# [Work item]
Give back the text of each entry below word for word, and leave the pictures out.

# [Provided records]

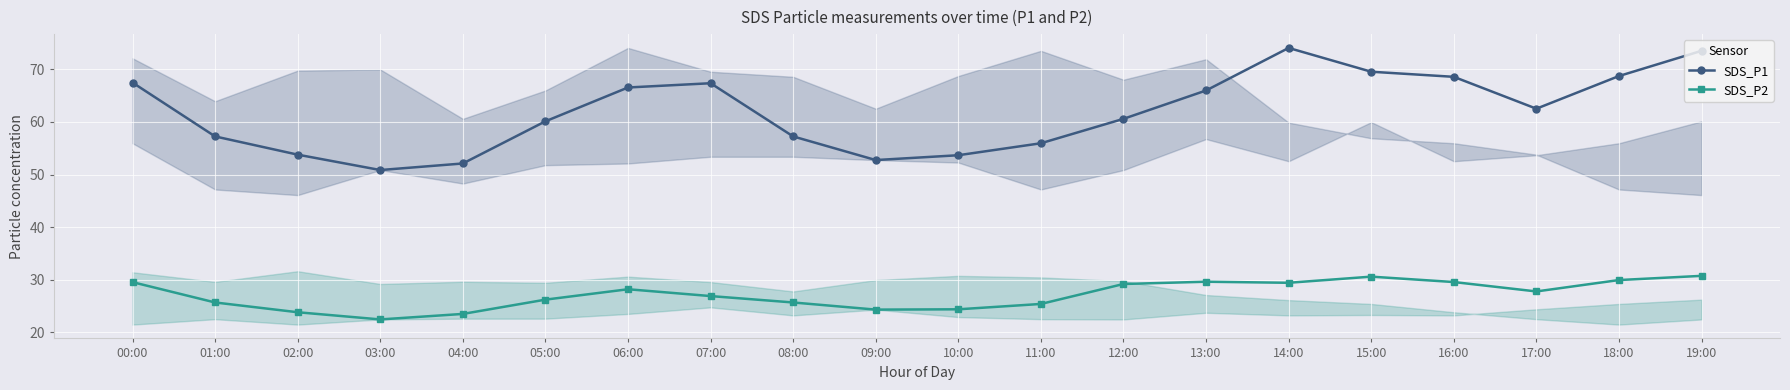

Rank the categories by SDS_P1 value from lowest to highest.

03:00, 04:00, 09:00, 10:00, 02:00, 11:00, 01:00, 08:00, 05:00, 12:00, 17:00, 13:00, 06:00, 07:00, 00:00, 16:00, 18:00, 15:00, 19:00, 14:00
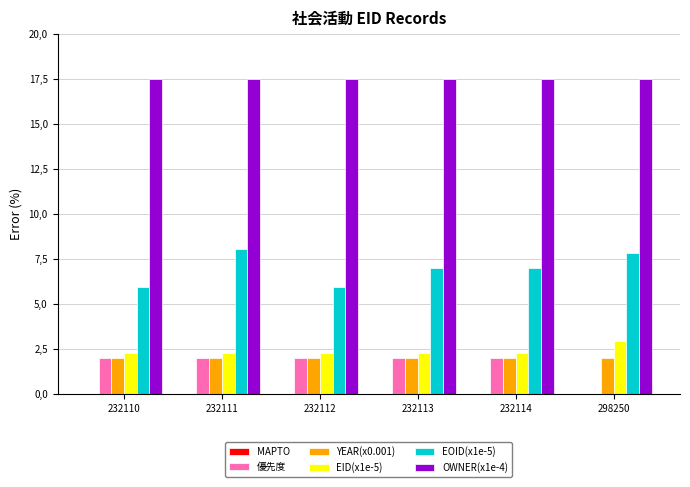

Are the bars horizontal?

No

# [Task output]
Rank the categories by SDS_P1 value from lowest to highest.

03:00, 04:00, 09:00, 10:00, 02:00, 11:00, 01:00, 08:00, 05:00, 12:00, 17:00, 13:00, 06:00, 07:00, 00:00, 16:00, 18:00, 15:00, 19:00, 14:00

Are the bars horizontal?

No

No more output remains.